>> start Data section

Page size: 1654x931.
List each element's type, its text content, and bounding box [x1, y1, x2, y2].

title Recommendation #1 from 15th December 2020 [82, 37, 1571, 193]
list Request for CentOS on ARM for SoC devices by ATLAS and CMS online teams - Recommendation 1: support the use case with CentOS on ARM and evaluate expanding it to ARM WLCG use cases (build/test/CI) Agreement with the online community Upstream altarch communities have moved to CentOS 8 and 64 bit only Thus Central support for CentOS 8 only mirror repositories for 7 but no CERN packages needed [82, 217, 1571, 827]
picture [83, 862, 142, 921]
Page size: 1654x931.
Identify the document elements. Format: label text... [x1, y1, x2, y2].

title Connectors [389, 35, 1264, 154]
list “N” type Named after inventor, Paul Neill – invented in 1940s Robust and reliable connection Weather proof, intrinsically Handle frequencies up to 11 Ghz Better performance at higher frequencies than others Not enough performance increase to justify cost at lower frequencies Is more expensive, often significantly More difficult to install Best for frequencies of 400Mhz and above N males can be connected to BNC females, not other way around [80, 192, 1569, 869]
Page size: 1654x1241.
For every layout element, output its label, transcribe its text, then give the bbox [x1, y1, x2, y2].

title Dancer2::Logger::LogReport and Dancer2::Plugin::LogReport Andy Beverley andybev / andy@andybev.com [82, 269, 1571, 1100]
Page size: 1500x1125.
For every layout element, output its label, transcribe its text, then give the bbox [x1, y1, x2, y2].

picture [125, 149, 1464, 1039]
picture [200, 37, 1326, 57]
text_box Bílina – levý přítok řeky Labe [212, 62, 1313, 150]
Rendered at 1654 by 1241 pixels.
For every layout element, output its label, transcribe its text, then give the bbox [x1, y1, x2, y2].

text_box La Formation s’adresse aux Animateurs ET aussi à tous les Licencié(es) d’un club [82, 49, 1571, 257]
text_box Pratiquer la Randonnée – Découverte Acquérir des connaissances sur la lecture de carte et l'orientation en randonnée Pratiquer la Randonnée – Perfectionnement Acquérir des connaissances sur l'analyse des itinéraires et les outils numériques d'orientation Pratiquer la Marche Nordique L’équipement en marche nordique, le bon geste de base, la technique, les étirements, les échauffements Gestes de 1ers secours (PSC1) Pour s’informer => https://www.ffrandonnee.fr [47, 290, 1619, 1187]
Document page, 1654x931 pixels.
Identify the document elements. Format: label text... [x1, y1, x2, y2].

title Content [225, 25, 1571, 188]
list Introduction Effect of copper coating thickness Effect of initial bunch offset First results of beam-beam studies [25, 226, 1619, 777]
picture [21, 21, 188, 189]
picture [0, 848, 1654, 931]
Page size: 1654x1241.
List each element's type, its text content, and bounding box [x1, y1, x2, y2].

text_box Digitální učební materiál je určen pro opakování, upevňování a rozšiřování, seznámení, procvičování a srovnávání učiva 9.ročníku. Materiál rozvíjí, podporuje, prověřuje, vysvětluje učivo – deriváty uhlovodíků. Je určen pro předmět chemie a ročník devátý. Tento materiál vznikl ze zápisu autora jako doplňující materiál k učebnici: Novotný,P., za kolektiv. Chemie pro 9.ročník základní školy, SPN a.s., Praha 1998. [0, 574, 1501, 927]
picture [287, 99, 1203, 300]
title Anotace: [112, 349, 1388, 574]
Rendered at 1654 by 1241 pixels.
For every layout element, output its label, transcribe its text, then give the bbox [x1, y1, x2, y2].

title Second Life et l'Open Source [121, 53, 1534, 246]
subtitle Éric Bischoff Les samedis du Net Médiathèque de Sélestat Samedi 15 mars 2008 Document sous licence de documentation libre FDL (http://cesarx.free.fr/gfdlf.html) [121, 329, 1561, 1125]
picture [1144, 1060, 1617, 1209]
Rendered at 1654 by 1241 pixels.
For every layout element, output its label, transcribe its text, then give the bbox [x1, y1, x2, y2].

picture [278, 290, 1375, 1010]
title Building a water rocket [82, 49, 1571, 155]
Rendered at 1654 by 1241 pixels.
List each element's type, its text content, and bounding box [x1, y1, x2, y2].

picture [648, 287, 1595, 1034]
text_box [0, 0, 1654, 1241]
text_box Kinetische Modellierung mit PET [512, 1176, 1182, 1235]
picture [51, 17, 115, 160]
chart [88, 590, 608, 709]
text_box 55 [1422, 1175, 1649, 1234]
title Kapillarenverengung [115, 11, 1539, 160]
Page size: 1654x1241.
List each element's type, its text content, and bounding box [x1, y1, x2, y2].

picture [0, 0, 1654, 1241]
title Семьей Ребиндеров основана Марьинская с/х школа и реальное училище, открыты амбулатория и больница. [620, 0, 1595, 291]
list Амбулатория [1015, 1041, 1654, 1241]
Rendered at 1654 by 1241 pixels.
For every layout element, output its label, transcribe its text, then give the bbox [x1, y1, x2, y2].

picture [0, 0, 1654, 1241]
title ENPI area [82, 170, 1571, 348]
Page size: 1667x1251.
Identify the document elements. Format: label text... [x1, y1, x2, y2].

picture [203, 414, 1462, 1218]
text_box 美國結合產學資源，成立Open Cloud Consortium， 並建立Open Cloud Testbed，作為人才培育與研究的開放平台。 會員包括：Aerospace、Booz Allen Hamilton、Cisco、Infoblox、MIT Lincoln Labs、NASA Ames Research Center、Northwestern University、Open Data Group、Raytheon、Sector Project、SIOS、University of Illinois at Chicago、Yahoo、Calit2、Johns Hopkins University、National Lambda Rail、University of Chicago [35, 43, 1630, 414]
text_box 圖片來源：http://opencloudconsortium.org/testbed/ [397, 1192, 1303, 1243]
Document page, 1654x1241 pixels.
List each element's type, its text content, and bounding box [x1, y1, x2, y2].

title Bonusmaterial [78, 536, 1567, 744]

>> end Data section

## Your objective
Edit the records above by changing "layout element" to "page element" everywhere it occurs, leaving everything else as it is.

## Response
Page size: 1654x931.
List each element's type, its text content, and bounding box [x1, y1, x2, y2].

title Recommendation #1 from 15th December 2020 [82, 37, 1571, 193]
list Request for CentOS on ARM for SoC devices by ATLAS and CMS online teams - Recommendation 1: support the use case with CentOS on ARM and evaluate expanding it to ARM WLCG use cases (build/test/CI) Agreement with the online community Upstream altarch communities have moved to CentOS 8 and 64 bit only Thus Central support for CentOS 8 only mirror repositories for 7 but no CERN packages needed [82, 217, 1571, 827]
picture [83, 862, 142, 921]
Page size: 1654x931.
Identify the document elements. Format: label text... [x1, y1, x2, y2].

title Connectors [389, 35, 1264, 154]
list “N” type Named after inventor, Paul Neill – invented in 1940s Robust and reliable connection Weather proof, intrinsically Handle frequencies up to 11 Ghz Better performance at higher frequencies than others Not enough performance increase to justify cost at lower frequencies Is more expensive, often significantly More difficult to install Best for frequencies of 400Mhz and above N males can be connected to BNC females, not other way around [80, 192, 1569, 869]
Page size: 1654x1241.
For every page element, output its label, transcribe its text, then give the bbox [x1, y1, x2, y2].

title Dancer2::Logger::LogReport and Dancer2::Plugin::LogReport Andy Beverley andybev / andy@andybev.com [82, 269, 1571, 1100]
Page size: 1500x1125.
For every page element, output its label, transcribe its text, then give the bbox [x1, y1, x2, y2].

picture [125, 149, 1464, 1039]
picture [200, 37, 1326, 57]
text_box Bílina – levý přítok řeky Labe [212, 62, 1313, 150]
Rendered at 1654 by 1241 pixels.
For every page element, output its label, transcribe its text, then give the bbox [x1, y1, x2, y2].

text_box La Formation s’adresse aux Animateurs ET aussi à tous les Licencié(es) d’un club [82, 49, 1571, 257]
text_box Pratiquer la Randonnée – Découverte Acquérir des connaissances sur la lecture de carte et l'orientation en randonnée Pratiquer la Randonnée – Perfectionnement Acquérir des connaissances sur l'analyse des itinéraires et les outils numériques d'orientation Pratiquer la Marche Nordique L’équipement en marche nordique, le bon geste de base, la technique, les étirements, les échauffements Gestes de 1ers secours (PSC1) Pour s’informer => https://www.ffrandonnee.fr [47, 290, 1619, 1187]
Document page, 1654x931 pixels.
Identify the document elements. Format: label text... [x1, y1, x2, y2].

title Content [225, 25, 1571, 188]
list Introduction Effect of copper coating thickness Effect of initial bunch offset First results of beam-beam studies [25, 226, 1619, 777]
picture [21, 21, 188, 189]
picture [0, 848, 1654, 931]
Page size: 1654x1241.
List each element's type, its text content, and bounding box [x1, y1, x2, y2].

text_box Digitální učební materiál je určen pro opakování, upevňování a rozšiřování, seznámení, procvičování a srovnávání učiva 9.ročníku. Materiál rozvíjí, podporuje, prověřuje, vysvětluje učivo – deriváty uhlovodíků. Je určen pro předmět chemie a ročník devátý. Tento materiál vznikl ze zápisu autora jako doplňující materiál k učebnici: Novotný,P., za kolektiv. Chemie pro 9.ročník základní školy, SPN a.s., Praha 1998. [0, 574, 1501, 927]
picture [287, 99, 1203, 300]
title Anotace: [112, 349, 1388, 574]
Rendered at 1654 by 1241 pixels.
For every page element, output its label, transcribe its text, then give the bbox [x1, y1, x2, y2].

title Second Life et l'Open Source [121, 53, 1534, 246]
subtitle Éric Bischoff Les samedis du Net Médiathèque de Sélestat Samedi 15 mars 2008 Document sous licence de documentation libre FDL (http://cesarx.free.fr/gfdlf.html) [121, 329, 1561, 1125]
picture [1144, 1060, 1617, 1209]
Rendered at 1654 by 1241 pixels.
For every page element, output its label, transcribe its text, then give the bbox [x1, y1, x2, y2].

picture [278, 290, 1375, 1010]
title Building a water rocket [82, 49, 1571, 155]
Rendered at 1654 by 1241 pixels.
List each element's type, its text content, and bounding box [x1, y1, x2, y2].

picture [648, 287, 1595, 1034]
text_box [0, 0, 1654, 1241]
text_box Kinetische Modellierung mit PET [512, 1176, 1182, 1235]
picture [51, 17, 115, 160]
chart [88, 590, 608, 709]
text_box 55 [1422, 1175, 1649, 1234]
title Kapillarenverengung [115, 11, 1539, 160]
Page size: 1654x1241.
List each element's type, its text content, and bounding box [x1, y1, x2, y2].

picture [0, 0, 1654, 1241]
title Семьей Ребиндеров основана Марьинская с/х школа и реальное училище, открыты амбулатория и больница. [620, 0, 1595, 291]
list Амбулатория [1015, 1041, 1654, 1241]
Rendered at 1654 by 1241 pixels.
For every page element, output its label, transcribe its text, then give the bbox [x1, y1, x2, y2].

picture [0, 0, 1654, 1241]
title ENPI area [82, 170, 1571, 348]
Page size: 1667x1251.
Identify the document elements. Format: label text... [x1, y1, x2, y2].

picture [203, 414, 1462, 1218]
text_box 美國結合產學資源，成立Open Cloud Consortium， 並建立Open Cloud Testbed，作為人才培育與研究的開放平台。 會員包括：Aerospace、Booz Allen Hamilton、Cisco、Infoblox、MIT Lincoln Labs、NASA Ames Research Center、Northwestern University、Open Data Group、Raytheon、Sector Project、SIOS、University of Illinois at Chicago、Yahoo、Calit2、Johns Hopkins University、National Lambda Rail、University of Chicago [35, 43, 1630, 414]
text_box 圖片來源：http://opencloudconsortium.org/testbed/ [397, 1192, 1303, 1243]
Document page, 1654x1241 pixels.
List each element's type, its text content, and bounding box [x1, y1, x2, y2].

title Bonusmaterial [78, 536, 1567, 744]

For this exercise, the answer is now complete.